The parasites that waxed fat on his bounty and business are numerous. At least a score of Wall Street brokers were raised from penury to wealth by the commissions which they made out of him. Many of them are to-day living in luxury who started with a desk and a few plain office chairs to do business for the California millionaire, and now he is comparatively poor, and thrown on the slender resources of his wife.
Keene arose from nil to be worth thirteen millions. He is now back where he started.
A full and correct history of Keene’s beneficences would fill this volume, and however much I admire him, I cannot afford to give him so much space.
I shall relate one remarkable instance of his unbounded generosity, however, as the object has been so universally known, and was himself such a popular society man.
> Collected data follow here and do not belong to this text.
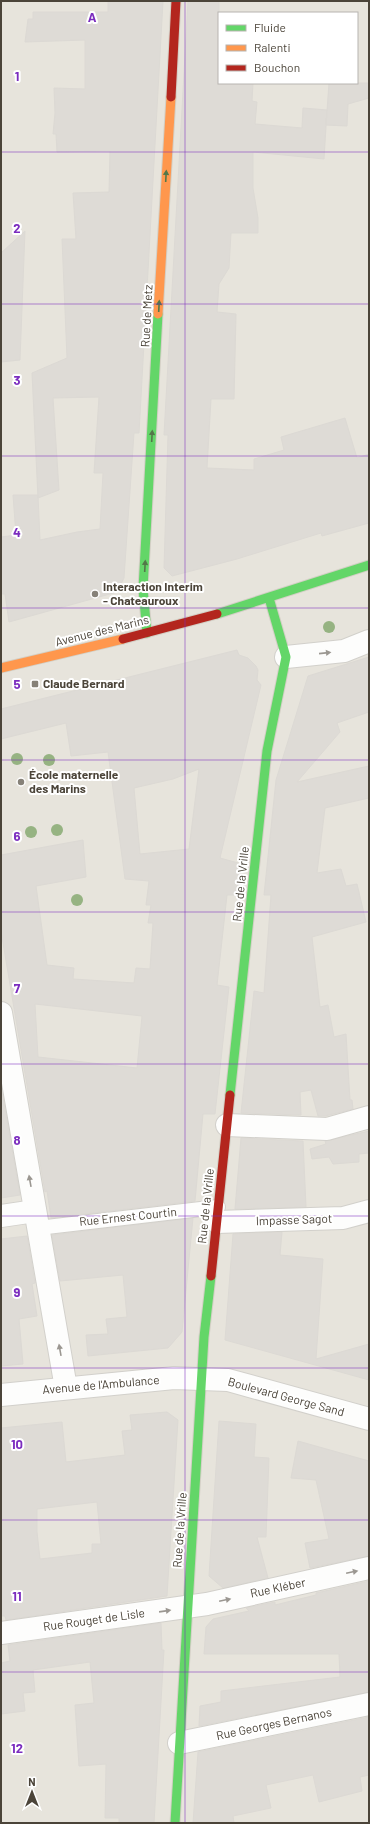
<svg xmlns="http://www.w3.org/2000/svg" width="370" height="1824" font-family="Barlow,sans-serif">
<rect width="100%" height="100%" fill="#f4f2ee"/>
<!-- residential -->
<path fill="#e7e4dc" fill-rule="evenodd" d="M 1,1 L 369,1 L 369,1823 L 1,1823 ZM 219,13 L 357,13 L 357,83 L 219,83 Z"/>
<!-- building -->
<g fill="#dedbd6" stroke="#dcd9d4" fill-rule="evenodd">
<path d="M 108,1 L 163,1 L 139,433 L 134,433 L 124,578 L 117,592 L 9,622 L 5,594 L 1,594 L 1,537 L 16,535 L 13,495 L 38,495 L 40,540 L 77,532 L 100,529 L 103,473 L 94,473 L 99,397 L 53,398 L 59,490 L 38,498 L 32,373 L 67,358 L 62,239 L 76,239 L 73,193 L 109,192 L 110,151 L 57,152 L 56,134 L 53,134 L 55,113 L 54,88 L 85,89 L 85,40 L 25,42 L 28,19 L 33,19 L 33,12 L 108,12 Z"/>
<path d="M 188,1 L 219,1 L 219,83 L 253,83 L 252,101 L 257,102 L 255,124 L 302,128 L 303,108 L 327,110 L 324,159 L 253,152 L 253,188 L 258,218 L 258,233 L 231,233 L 229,268 L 219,284 L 217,312 L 236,314 L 234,399 L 211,399 L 207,468 L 254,470 L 254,459 L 284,450 L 281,437 L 345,418 L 357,458 L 369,454 L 369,523 L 322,536 L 321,533 L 237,559 L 172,576 L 164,568 L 168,435 L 164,435 Z"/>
<path d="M 329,83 L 369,83 L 369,98 L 348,104 L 347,126 L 326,125 Z"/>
<path d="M 25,231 L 20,360 L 1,362 L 1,253 Z"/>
<path d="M 237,650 L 239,655 L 248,658 L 256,666 L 258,670 L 257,680 L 261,685 L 220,858 L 242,864 L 239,895 L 227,895 L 217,985 L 229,987 L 215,1114 L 203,1114 L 195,1201 L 51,1218 L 47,1191 L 45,1192 L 1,931 L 1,855 L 83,840 L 86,877 L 36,886 L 47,965 L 74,968 L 73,979 L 134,983 L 136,968 L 150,969 L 153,923 L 148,923 L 151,905 L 146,905 L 149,881 L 125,879 L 108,752 L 71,756 L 66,723 L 1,739 L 1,709 ZM 199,769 L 189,849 L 140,854 L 134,788 L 173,779 ZM 35,1004 L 142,1016 L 137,1068 L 38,1057 Z"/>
<path d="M 369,657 L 369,712 L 337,723 L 340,732 L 297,782 L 369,766 L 369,798 L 325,808 L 317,873 L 341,869 L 346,886 L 357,884 L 366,922 L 312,937 L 320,1007 L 328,1005 L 334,1037 L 346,1034 L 350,1100 L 352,1100 L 353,1109 L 325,1116 L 318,1116 L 311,1090 L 300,1092 L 301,1115 L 241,1113 L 254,991 L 264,993 L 271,895 L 264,895 L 276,780 L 308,676 Z"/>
<path d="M 1,1086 L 20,1195 L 1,1198 Z"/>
<path d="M 369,1131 L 369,1153 L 359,1154 L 359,1162 L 333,1164 L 329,1157 L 312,1159 L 310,1149 L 326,1144 L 325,1141 Z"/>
<path d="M 241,1138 L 303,1141 L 306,1207 L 235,1209 Z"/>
<path d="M 193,1218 L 182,1332 L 168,1348 L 88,1356 L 86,1335 L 108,1334 L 106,1319 L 127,1317 L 123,1275 L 60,1281 L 52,1235 Z"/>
<path d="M 282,1232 L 280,1255 L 323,1259 L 316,1359 L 369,1344 L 369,1380 L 225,1340 L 233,1234 Z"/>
<path d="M 27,1236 L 35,1283 L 32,1284 L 37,1316 L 19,1319 L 23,1364 L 1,1366 L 1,1239 Z"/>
<path d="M 167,1412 L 178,1420 L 167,1596 L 6,1620 L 5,1616 L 1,1616 L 1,1428 L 62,1422 L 66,1462 L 125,1455 L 122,1431 L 132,1430 L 130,1415 ZM 97,1502 L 101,1544 L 92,1544 L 92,1553 L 40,1559 L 37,1532 L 37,1509 Z"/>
<path d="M 219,1421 L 256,1424 L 254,1457 L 269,1458 L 266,1537 L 257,1537 L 268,1578 L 223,1588 L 209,1576 Z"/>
<path d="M 298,1441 L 369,1461 L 369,1556 L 310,1568 L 305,1543 L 329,1539 L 316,1480 L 291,1478 Z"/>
<path d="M 369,1581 L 369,1692 L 199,1726 L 200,1706 L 221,1702 L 221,1691 L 340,1677 L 339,1654 L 204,1654 L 206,1627 L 213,1619 L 249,1611 L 246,1608 L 275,1602 L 275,1605 L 316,1595 L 316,1593 Z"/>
<path d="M 161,1623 L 162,1650 L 164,1650 L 154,1823 L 119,1823 L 119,1818 L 105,1818 L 106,1764 L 79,1766 L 75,1705 L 94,1703 L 90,1662 L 33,1670 L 35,1692 L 23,1693 L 25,1711 L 1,1714 L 1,1663 L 10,1661 L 8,1645 Z"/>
<path d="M 369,1717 L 369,1775 L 360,1777 L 362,1791 L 319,1802 L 313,1775 L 266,1785 L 271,1808 L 233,1816 L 234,1823 L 193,1823 L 198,1752 Z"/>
</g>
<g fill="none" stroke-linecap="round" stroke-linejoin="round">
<defs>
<path id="lane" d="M 38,1228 L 218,1207"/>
<g id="street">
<path d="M 286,657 L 344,651 L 369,641"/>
<path d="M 1,1013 L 66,1388"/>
<path d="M 227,1125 L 327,1129 L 369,1117"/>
<path d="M 1,1216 L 35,1211"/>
<path d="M 217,1222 L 343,1218 L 369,1211"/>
<path d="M 1,1395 L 174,1378 L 228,1380 L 369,1419"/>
<path d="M 1,1633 L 207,1604 L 369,1568"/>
<path d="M 179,1743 L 369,1704"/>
</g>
<g id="fast">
<path d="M 217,614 L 369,565"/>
<path d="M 147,633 L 143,589 L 158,314"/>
<path d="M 230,1095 L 267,751 L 286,657 L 269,598"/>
<path d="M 175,1823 L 204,1337 L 211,1276"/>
</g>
<g id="slow">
<path d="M 158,314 L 171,97"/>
<path d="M 1,668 L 123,639"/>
</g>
<g id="jam">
<path d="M 171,97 L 176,1"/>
<path d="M 123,639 L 217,614"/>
<path d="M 211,1276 L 230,1095"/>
</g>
</defs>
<!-- lane casing -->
<use href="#lane" stroke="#d2d0cb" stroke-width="16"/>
<!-- street casing -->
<use href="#street" stroke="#d2d0cb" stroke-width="24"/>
<!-- fast casing -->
<use href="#fast" stroke="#d3cfc5" stroke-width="11"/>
<!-- slow casing -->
<use href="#slow" stroke="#d3cfc5" stroke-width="11"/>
<!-- jam casing -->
<use href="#jam" stroke="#d3cfc5" stroke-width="11"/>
<!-- lane -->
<use href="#lane" stroke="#fdfdfc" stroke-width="14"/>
<!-- street -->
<use href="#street" stroke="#fdfdfc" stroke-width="22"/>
<!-- fast -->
<use href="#fast" stroke="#63d668" stroke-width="9"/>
<!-- slow -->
<use href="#slow" stroke="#ff974d" stroke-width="9"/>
<!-- jam -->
<use href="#jam" stroke="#b3261e" stroke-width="9"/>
</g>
<!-- trees -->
<g fill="#96b382">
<circle cx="329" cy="627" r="6"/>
<circle cx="17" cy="759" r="6"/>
<circle cx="49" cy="760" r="6"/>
<circle cx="57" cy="830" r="6"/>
<circle cx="31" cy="832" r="6"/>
<circle cx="77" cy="900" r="6"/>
</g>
<!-- one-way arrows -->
<defs><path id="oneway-solid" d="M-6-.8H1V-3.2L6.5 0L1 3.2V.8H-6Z"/></defs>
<g fill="#537749">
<use href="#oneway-solid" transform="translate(166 176) rotate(-87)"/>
<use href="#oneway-solid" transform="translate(159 306) rotate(-87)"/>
<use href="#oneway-solid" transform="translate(152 436) rotate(-87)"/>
<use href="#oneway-solid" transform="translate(145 566) rotate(-87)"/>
</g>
<g fill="#9b9791">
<use href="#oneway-solid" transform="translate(325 653) rotate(-6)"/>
<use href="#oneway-solid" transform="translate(30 1181) rotate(-100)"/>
<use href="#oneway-solid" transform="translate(60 1350) rotate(-100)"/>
<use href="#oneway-solid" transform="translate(352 1572) rotate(-12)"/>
<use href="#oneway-solid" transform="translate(225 1600) rotate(-12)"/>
<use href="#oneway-solid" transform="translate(165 1611) rotate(-8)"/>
</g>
<!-- grid -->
<path fill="none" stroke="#7b2cbf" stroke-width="1" stroke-opacity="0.55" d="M 185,1 L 185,1823M 1,152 L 369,152M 1,304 L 369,304M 1,456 L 369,456M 1,608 L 369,608M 1,760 L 369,760M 1,912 L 369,912M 1,1064 L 369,1064M 1,1216 L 369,1216M 1,1368 L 369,1368M 1,1520 L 369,1520M 1,1672 L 369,1672"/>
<!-- markers -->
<g fill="#868178" stroke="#fff" stroke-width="1.5">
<circle cx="95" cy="594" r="4"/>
<rect x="31" y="680" width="8" height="8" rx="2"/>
<circle cx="21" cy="782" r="4"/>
</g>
<g text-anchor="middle" stroke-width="4" stroke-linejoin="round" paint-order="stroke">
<!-- street labels -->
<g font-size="12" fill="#4b4439" stroke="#fff">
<text transform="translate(147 316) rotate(-87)" y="4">Rue de Metz</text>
<text transform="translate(102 631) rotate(-14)" y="4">Avenue des Marins</text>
<text transform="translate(241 884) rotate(-84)" y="4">Rue de la Vrille</text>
<text transform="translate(206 1206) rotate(-84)" y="4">Rue de la Vrille</text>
<text transform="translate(128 1217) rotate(-6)" y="4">Rue Ernest Courtin</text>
<text transform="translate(294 1220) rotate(-2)" y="4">Impasse Sagot</text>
<text transform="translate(101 1385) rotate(-5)" y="4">Avenue de l'Ambulance</text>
<text transform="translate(286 1397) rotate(15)" y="4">Boulevard George Sand</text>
<text transform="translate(180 1530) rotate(-86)" y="4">Rue de la Vrille</text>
<text transform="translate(278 1588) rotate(-12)" y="4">Rue Kléber</text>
<text transform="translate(94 1620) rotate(-8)" y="4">Rue Rouget de Lisle</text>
<text transform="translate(274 1724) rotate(-12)" y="4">Rue Georges Bernanos</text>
</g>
<!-- poi labels -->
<g font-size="12" font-weight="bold" fill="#4b4439" stroke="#fff" text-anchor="start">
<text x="103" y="591">Interaction Interim<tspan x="103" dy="14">- Chateauroux</tspan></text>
<text x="43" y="688">Claude Bernard</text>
<text x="29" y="779">École maternelle<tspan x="29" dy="14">des Marins</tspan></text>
</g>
</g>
<g font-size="13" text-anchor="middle" font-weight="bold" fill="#7b2cbf" stroke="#fff" stroke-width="4" stroke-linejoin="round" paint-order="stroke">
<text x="92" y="22">A</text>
<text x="17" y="81">1</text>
<text x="17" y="233">2</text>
<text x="17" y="385">3</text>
<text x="17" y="537">4</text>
<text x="17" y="689">5</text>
<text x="17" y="841">6</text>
<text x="17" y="993">7</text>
<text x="17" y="1145">8</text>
<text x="17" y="1297">9</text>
<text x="17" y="1449">10</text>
<text x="17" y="1601">11</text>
<text x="17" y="1753">12</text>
</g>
<!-- border -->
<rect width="370" height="1824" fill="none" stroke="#4b4439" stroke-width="4"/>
<!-- legend -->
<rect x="218" y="12" width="140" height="72" fill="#ffffff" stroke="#b7b4b0"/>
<rect x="226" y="25" width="20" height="6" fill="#63d668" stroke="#b7b4b0"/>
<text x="254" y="32" font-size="12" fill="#4b4439">Fluide</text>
<rect x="226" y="45" width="20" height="6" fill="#ff974d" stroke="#b7b4b0"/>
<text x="254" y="52" font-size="12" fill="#4b4439">Ralenti</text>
<rect x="226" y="65" width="20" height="6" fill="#b3261e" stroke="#b7b4b0"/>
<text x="254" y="72" font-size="12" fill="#4b4439">Bouchon</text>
<!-- north arrow -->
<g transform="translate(32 1792)" stroke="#ffffff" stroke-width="3" paint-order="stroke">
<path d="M0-3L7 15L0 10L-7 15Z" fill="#4b4439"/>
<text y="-6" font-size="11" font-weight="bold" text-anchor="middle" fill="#4b4439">N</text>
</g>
</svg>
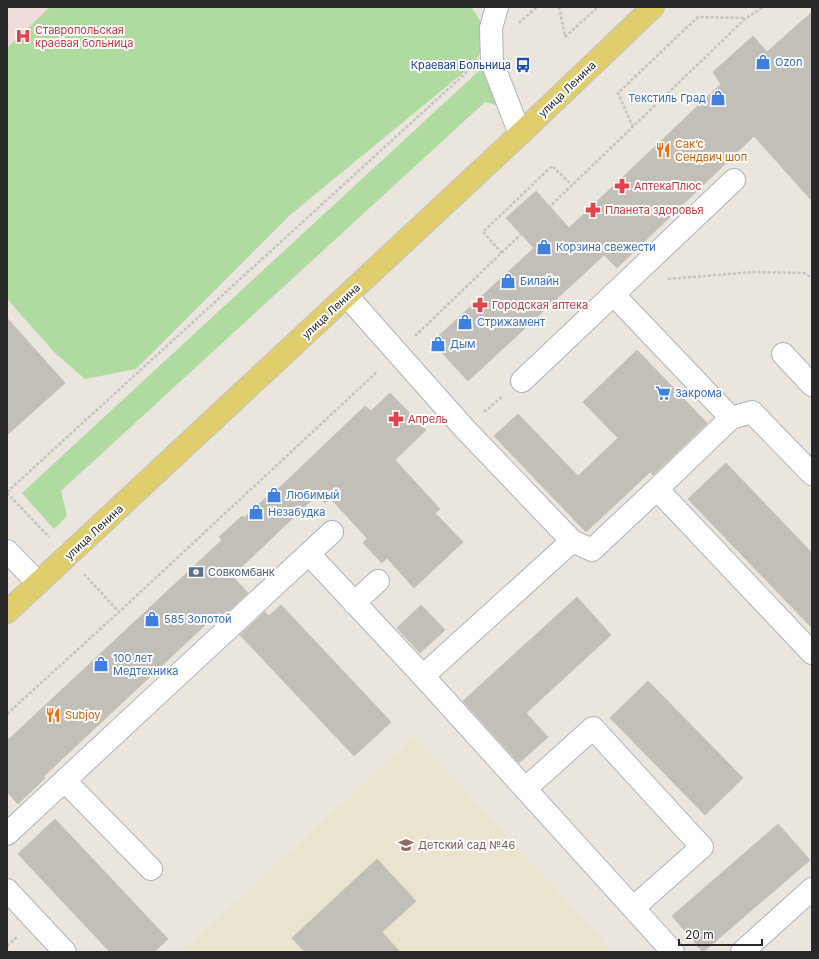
<svg xmlns="http://www.w3.org/2000/svg" width="819" height="959" font-family="Inter,sans-serif">
<style>
.education{fill:#eae3ce}
.medical{fill:#f0dcdb}
.green{fill:#afdaa0}
.building{fill:#c2bfb9;stroke:#c5c1b7}
.lines{fill:none;stroke-linecap:round;stroke-linejoin:round}
.minor-casing{stroke:#b0b2bb;stroke-width:24}
.major-casing{stroke:#c3c3c3;stroke-width:24}
.path{stroke:#c3c3c3;stroke-width:2.5;stroke-dasharray:3 2;stroke-linecap:butt}
.minor{stroke:#fff;stroke-width:22}
.major{stroke:#e0cd6c;stroke-width:22}
.labels{text-anchor:middle;stroke-width:4;stroke-linejoin:round;paint-order:stroke}
.health-label{font-size:11px;fill:#be3a42;stroke:#fff;text-anchor:start}
.shop-label{font-size:11px;fill:#366cbe;stroke:#fff;text-anchor:start}
.transit-label{font-size:11px;fill:#164399;stroke:#fff;text-anchor:end}
.street-label{font-size:11px;fill:#292929;stroke:#fff}
.food-label{font-size:11px;fill:#c56008;stroke:#fff;text-anchor:start}
.service-label{font-size:11px;fill:#4e5e75;stroke:#fff;text-anchor:start}
.education-label{font-size:11px;fill:#785e54;stroke:#fff;text-anchor:start}
</style>
<rect width="100%" height="100%" fill="#eae5dd"/>
<!-- education -->
<path class="education" d="M415,737L613,952H182Z"/>
<!-- medical -->
<path class="medical" d="M7,7H72L7,66Z"/>
<!-- green -->
<path class="green" d="M50,7H471L489,34L475,63L290,215L136,369L85,379L55,353L7,299V48Z
M481,69L512,104L507,108L485,102L61,491L67,516L54,529L22,493Z"/>
<!-- building -->
<path class="building" d="M812,12V201L754,136L617,268L604,255L468,381L432,342L534,248L506,218L536,191L569,228L721,84L713,72L753,36L767,52Z
M7,318L65,383L7,435Z
M637,350L707,423L653,475L650,472L586,532L494,436L518,414L578,476L618,438L583,402Z
M390,393L426,430L395,460L440,509L435,513L463,542L414,588L387,558L382,563L363,543L367,538L330,498L325,503L317,495L232,576L248,593L223,616L219,612L44,776L45,778L18,804L7,792V741L222,540L219,537L242,516L244,518L274,490L276,491L365,406L371,411Z
M726,463L812,553V628L688,499Z
M577,597L611,635L526,713L548,737L519,763L463,701Z
M281,605L391,722L354,756L240,635L265,612L269,616Z
M421,605L445,630L420,653L397,628Z
M648,681L743,778L705,815L610,718Z
M55,819L168,939L154,952H110L18,854Z
M778,824L810,860L703,952L672,916Z
M377,859L416,901L382,932L400,952H305L292,938Z"/>
<g class="lines">
<!-- minor casing -->
<g class="minor-casing">
<path id="minor" d="M497,7L491,28L492,62L520,134
M347,296L464,428L572,541L592,550L657,489L731,418L613,294
M783,354L812,385
M522,381L734,180
M731,418L752,412L812,474
M657,489L812,653
M7,551L38,583
M309,554L423,676L673,952
M354,603L378,581
M423,676L572,541
M65,781L151,869
M525,789L593,728L702,847L633,908
M7,834L332,532
M7,890L65,952
M742,952L812,889"/>
</g>
<!-- major casing -->
<g class="major-casing">
<path id="major" d="M7,612L520,134L653,7"/>
</g>
<!-- path -->
<path class="path" d="M559,7L565,36
M519,23L537,7
M565,37L598,7
M633,127L618,93L698,17L744,18
M502,253L483,232L552,166L572,185
M668,279L753,272L804,273L812,278
M415,336L745,19L763,7
M484,412L503,396
M7,492L469,70
M7,493L49,537
M84,574L119,612
M7,714L119,612L378,371
M7,946L17,937"/>
<!-- minor -->
<use href="#minor" class="minor"/>
<!-- major -->
<use href="#major" class="major"/>
</g>
<!-- icons -->
<defs>
<g id="hospital-bare" transform="scale(1.2)"><path d="M-5-5h3v3.5h4V-5h3V5h-3V1.5h-4V5h-3Z" fill="#e0444e" stroke="#fff" stroke-width="2.5" paint-order="stroke"/></g>
<g id="shop-bare" transform="scale(1.2)"><path d="M-5-2.5h2.3a2.7 3.5 0 0 1 5.4 0H5L5.5 6h-11ZM-1.5-2.5h3a1.5 2.3 0 0 0-3 0Z" fill="#3f7fe0" stroke="#fff" stroke-width="2.5" paint-order="stroke"/></g>
<g id="bus-bare" transform="scale(1.2)"><path d="M-5-6H5V4H4V6H2V4H-2V6H-4V4H-5ZM-3.5-4V0h7V-4ZM-3.5 1.2v1.5H-2V1.2ZM2 1.2v1.5H3.5V1.2Z" fill="#1a4fb4" stroke="#fff" stroke-width="2.5" paint-order="stroke"/></g>
<g id="restaurant-bare" transform="scale(1.2)"><path d="M-5-6h1v4h1v-4h1v4h1v-4h1v5L-1.5 .5V6h-2V.5L-5-1ZM5-6V6H3V1.5H1.5Q1.5-4 5-6Z" fill="#e8710a" stroke="#fff" stroke-width="2.5" paint-order="stroke"/></g>
<g id="pharmacy-bare" transform="scale(1.2)"><path d="M-2-6h4v4h4v4h-4v4h-4v-4h-4v-4h4Z" fill="#e0444e" stroke="#fff" stroke-width="2.5" paint-order="stroke"/></g>
<g id="supermarket-bare" transform="scale(1.2)"><path d="M-6-5.5h2.5l.6 2H6L4.5 2H-2.5L-4.4-4H-6ZM-1.5 3.2a1.3 1.3 0 1 0 .1 0ZM3 3.2a1.3 1.3 0 1 0 .1 0Z" fill="#3f7fe0" stroke="#fff" stroke-width="2.5" paint-order="stroke"/></g>
<g id="bank-bare" transform="scale(1.2)"><path d="M-6-4H6V4H-6ZM0-2.3a2.3 2.3 0 1 0 0 4.6a2.3 2.3 0 1 0 0-4.6Z" fill="#5c6f8a" stroke="#fff" stroke-width="2.5" paint-order="stroke"/></g>
<g id="school-bare" transform="scale(1.2)"><path d="M0-5L7-2L0 1L-7-2ZM-4 1L0 2.5L4 1V4Q0 6-4 4Z" fill="#8d6e63" stroke="#fff" stroke-width="2.5" paint-order="stroke"/></g>
</defs>
<g fill-rule="evenodd">
<use href="#hospital-bare" x="23" y="36"/>
<use href="#shop-bare" x="763" y="62"/>
<use href="#bus-bare" x="523" y="65"/>
<use href="#shop-bare" x="718" y="98"/>
<use href="#restaurant-bare" x="663" y="150"/>
<use href="#pharmacy-bare" x="622" y="186"/>
<use href="#pharmacy-bare" x="593" y="210"/>
<use href="#shop-bare" x="544" y="247"/>
<use href="#shop-bare" x="508" y="281"/>
<use href="#pharmacy-bare" x="480" y="305"/>
<use href="#shop-bare" x="465" y="322"/>
<use href="#shop-bare" x="438" y="344"/>
<use href="#supermarket-bare" x="663" y="393"/>
<use href="#pharmacy-bare" x="396" y="419"/>
<use href="#shop-bare" x="274" y="495"/>
<use href="#shop-bare" x="256" y="512"/>
<use href="#bank-bare" x="196" y="572"/>
<use href="#shop-bare" x="152" y="619"/>
<use href="#shop-bare" x="101" y="664"/>
<use href="#restaurant-bare" x="53" y="715"/>
<use href="#school-bare" x="406" y="845"/>
</g>
<g class="labels">
<!-- health labels -->
<g class="health-label">
<text x="35" y="34">Ставропольская<tspan x="35" dy="13">краевая больница</tspan></text>
<text x="634" y="190">АптекаПлюс</text>
<text x="605" y="214">Планета здоровья</text>
<text x="492" y="309">Городская аптека</text>
<text x="408" y="423">Апрель</text>
</g>
<!-- shop labels -->
<g class="shop-label">
<text x="775" y="66">Ozon</text>
<text x="706" y="102" text-anchor="end">Текстиль Град</text>
<text x="556" y="251">Корзина свежести</text>
<text x="520" y="285">Билайн</text>
<text x="477" y="326">Стрижамент</text>
<text x="450" y="348">Дым</text>
<text x="675" y="397">Закрома</text>
<text x="286" y="499">Любимый</text>
<text x="268" y="516">Незабудка</text>
<text x="164" y="623">585 Золотой</text>
<text x="113" y="662">100 лет<tspan x="113" dy="13">Медтехника</tspan></text>
</g>
<!-- transit labels -->
<g class="transit-label">
<text x="511" y="69">Краевая Больница</text>
</g>
<!-- street labels -->
<g class="street-label">
<text transform="translate(567 89) rotate(-44)" y="4">улица Ленина</text>
<text transform="translate(331 311) rotate(-43)" y="4">улица Ленина</text>
<text transform="translate(94 532) rotate(-43)" y="4">улица Ленина</text>
</g>
<!-- food labels -->
<g class="food-label">
<text x="675" y="148">Сак’с<tspan x="675" dy="13">Сендвич шоп</tspan></text>
<text x="65" y="719">Subjoy</text>
</g>
<!-- service labels -->
<g class="service-label">
<text x="208" y="576">Совкомбанк</text>
</g>
<!-- education labels -->
<g class="education-label">
<text x="418" y="849">Детский сад №46</text>
</g>
</g>
<!-- border -->
<rect width="819" height="959" fill="none" stroke="#292929" stroke-width="16"/>
<!-- scale -->
<path d="M679 939v6h83v-6" fill="none" stroke="#292929" stroke-width="2"/>
<text x="685" y="939" font-size="12" fill="#292929" stroke="#ffffff" stroke-width="3" paint-order="stroke">20 m</text>
</svg>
Long prior to Mr. Keene’s advent in Wall Street, Sam Ward had been a conspicuous figure in Washington and Wall Street, and had acquired a society reputation in Europe.
This gentleman was originally forced into prominence by his marriage with Miss Astor.
Mr. Ward had changed from one thing to another until finally he took up his abode in Washington, and became a lobbyist.
When Mr. Keene came to New York with his four millions of dollars, which he had made when the majority of New York investors had been on the losing side, dropping their money almost as fast as water runs down hill, through the unprecedented shrinkage in values, there was a wide field for profitable investment. This shrinkage had been going on from the panic of 1873, step by step downward until 1878, when society had reached a stratum by dint of levelling down that placed almost everybody upon an equality. Property, in many instances, became a serious encumbrance instead of a benefit, and many were glad to be rid of the responsibility of their holdings for what was sufficient to settle the mortgage. Everybody felt poor, and was really so, with a few fortunate exceptions.
Mr. Keene arrived here at the most fortunate moment for investment. Everything was down to bed-rock prices. He, therefore, became an object of actual curiosity, and was as much of a lion in our midst as he had been in San Francisco.
He was not only the favorite of fortune, but a favorite of society, which generally go together with curious inconsistency in our social democracy.